Die Strafverfolgung gestalte sich besonders schwierig, da die polizeilichen Ermittlungen aufgrund der Bewusstseinskontrolle oft durch die Betroffenen selbst unterlaufen würden, solange noch Kontakt zu den Tätern besteht. Bei Menschen, die bereits ausgestiegen sind und keinen Täterkontakt mehr haben, gebe es keine Sachbeweise mehr und die Betroffenen würden oft als nicht aussagetüchtig erachtet. Weitere Probleme seien Unwissenheit und Unglauben, sagte Igney. „Dass die Täter mitten unter uns sind, kann extreme Abwehr auslösen.“

Der Ausstieg sei schwierig und gelinge in der Regel erst im Erwachsenenalter. „Kinder bleiben häufig unterm Radar“, so Igney. Erkannt werden können Betroffene dennoch, wenn sie entweder selbst am Ausstieg arbeiten, ihre Persönlichkeitsstörung auffällig wird oder wenn sie durch Verletzungen, Schlafstörungen oder Verhaltensauffälligkeiten in Behandlung kommen.

Neben dem äußeren Ausstieg durch konsequenten Kontaktabbruch, Namensänderung und Umzug sei auch der innere Ausstieg sehr wichtig. Die Betroffenen müssten die Ideologie überwinden und lernen, mit der Vergangenheit zu leben. Die langen Traumatherapien würden jedoch von den Krankenkassen nicht ausreichend finanziert, kritisierte Igney. Handlungsbedarf sieht sie bei der konkreten Unterstützung der Betroffenen, indem Therapien und Ausstiegsbegleitung angeboten werden. Außerdem brauche es Fortbildungen für medizinische Berufe, Sozialarbeiter, Polizei und Jugendamt.
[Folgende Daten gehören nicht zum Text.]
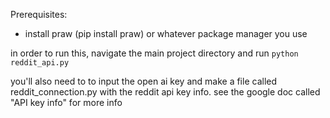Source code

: Prerequisites:
- install praw (pip install praw) or whatever package manager you use

in order to run this, navigate the main project directory and run `python reddit_api.py`

 you'll also need to to input the open ai key and make a file called reddit_connection.py with the reddit api key info.
 see the google doc called "API key info" for more info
Zahlen zur organisierten rituellen Gewalt gibt es keine. In Deutschland, wo die Thematik bereits stärker ins Bewusstsein gerückt ist, wurden mehrere Pilotstudien durchgeführt, von denen eine ergeben habe, dass zwölf bis 13 Prozent der befragten Psychotherapeuten bereits mit dem Problem ritueller Gewalt konfrontiert worden seien, doch auch das sei keine „belastbare Zahl“, so Igney. „Dieses Problem gibt es auch in Österreich, da soll man sich keine Illusionen machen“, betonte sie.